__Directions__. After locating the line with "現職の田中市長は、麻生太郎副総理を応援に呼んでおり、" below, output it and each following line exactly, stopping after the line with "Liên Kiệt | Phim Hành Động Võ". No pictures.

__Exercise inputs__.
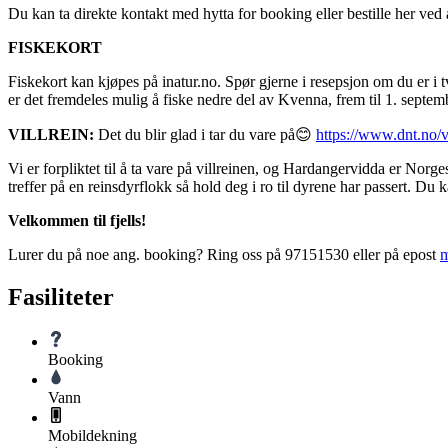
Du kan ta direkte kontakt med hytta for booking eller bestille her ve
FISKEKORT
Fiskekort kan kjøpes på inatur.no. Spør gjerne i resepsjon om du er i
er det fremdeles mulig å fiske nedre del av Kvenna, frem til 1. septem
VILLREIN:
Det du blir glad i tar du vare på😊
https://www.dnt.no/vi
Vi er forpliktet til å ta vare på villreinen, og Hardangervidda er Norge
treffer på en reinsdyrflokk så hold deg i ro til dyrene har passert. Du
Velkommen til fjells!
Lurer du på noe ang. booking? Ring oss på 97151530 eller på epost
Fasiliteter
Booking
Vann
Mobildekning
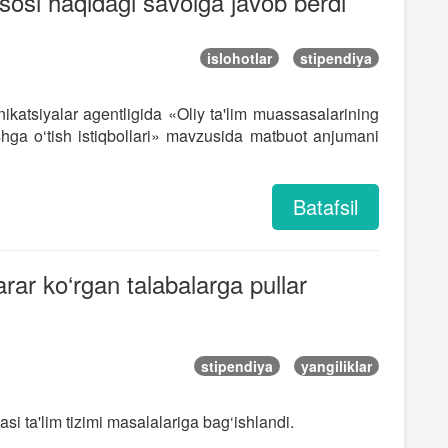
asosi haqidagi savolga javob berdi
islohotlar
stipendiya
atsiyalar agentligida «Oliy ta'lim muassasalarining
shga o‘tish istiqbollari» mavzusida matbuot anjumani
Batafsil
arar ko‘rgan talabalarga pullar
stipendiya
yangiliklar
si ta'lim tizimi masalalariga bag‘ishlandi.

==

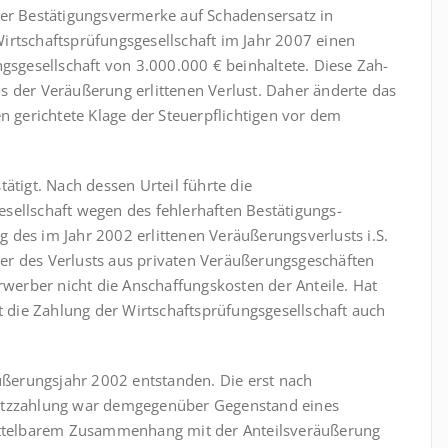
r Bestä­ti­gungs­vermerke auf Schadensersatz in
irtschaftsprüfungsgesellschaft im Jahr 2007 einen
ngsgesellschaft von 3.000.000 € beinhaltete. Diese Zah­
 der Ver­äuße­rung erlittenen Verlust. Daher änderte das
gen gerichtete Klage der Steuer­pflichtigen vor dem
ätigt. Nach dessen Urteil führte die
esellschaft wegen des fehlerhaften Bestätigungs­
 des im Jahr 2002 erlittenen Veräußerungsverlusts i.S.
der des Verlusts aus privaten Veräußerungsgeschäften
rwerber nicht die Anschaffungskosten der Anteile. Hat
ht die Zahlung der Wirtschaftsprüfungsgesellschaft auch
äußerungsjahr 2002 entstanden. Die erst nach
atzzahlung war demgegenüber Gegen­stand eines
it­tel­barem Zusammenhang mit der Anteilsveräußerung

...

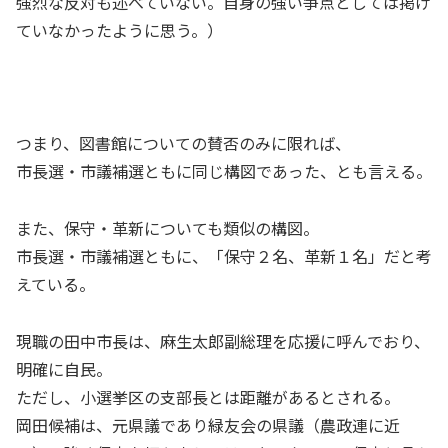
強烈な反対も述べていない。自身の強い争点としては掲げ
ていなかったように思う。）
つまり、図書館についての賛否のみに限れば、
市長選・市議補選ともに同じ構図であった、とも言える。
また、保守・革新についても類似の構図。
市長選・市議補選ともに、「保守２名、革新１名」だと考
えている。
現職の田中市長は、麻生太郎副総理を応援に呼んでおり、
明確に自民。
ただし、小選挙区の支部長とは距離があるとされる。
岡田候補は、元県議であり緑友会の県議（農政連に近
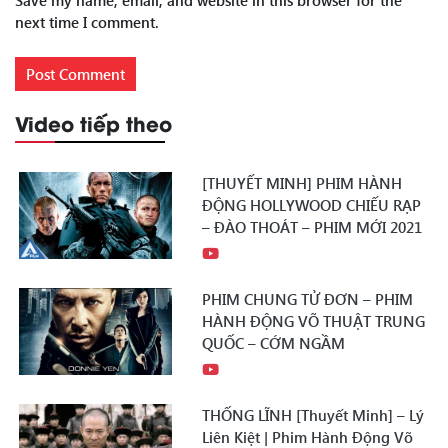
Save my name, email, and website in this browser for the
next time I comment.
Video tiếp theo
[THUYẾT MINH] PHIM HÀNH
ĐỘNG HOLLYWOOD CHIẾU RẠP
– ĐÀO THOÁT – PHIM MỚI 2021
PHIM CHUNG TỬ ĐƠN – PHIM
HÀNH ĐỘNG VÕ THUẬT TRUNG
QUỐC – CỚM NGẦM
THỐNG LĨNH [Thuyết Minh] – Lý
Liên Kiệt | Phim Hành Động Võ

__Answer to the exercise__.
現職の田中市長は、麻生太郎副総理を応援に呼んでおり、
明確に自民。
ただし、小選挙区の支部長とは距離があるとされる。
岡田候補は、元県議であり緑友会の県議（農政連に近
Save my name, email, and website in this browser for the
next time I comment.
Video tiếp theo
[THUYẾT MINH] PHIM HÀNH
ĐỘNG HOLLYWOOD CHIẾU RẠP
– ĐÀO THOÁT – PHIM MỚI 2021
PHIM CHUNG TỬ ĐƠN – PHIM
HÀNH ĐỘNG VÕ THUẬT TRUNG
QUỐC – CỚM NGẦM
THỐNG LĨNH [Thuyết Minh] – Lý
Liên Kiệt | Phim Hành Động Võ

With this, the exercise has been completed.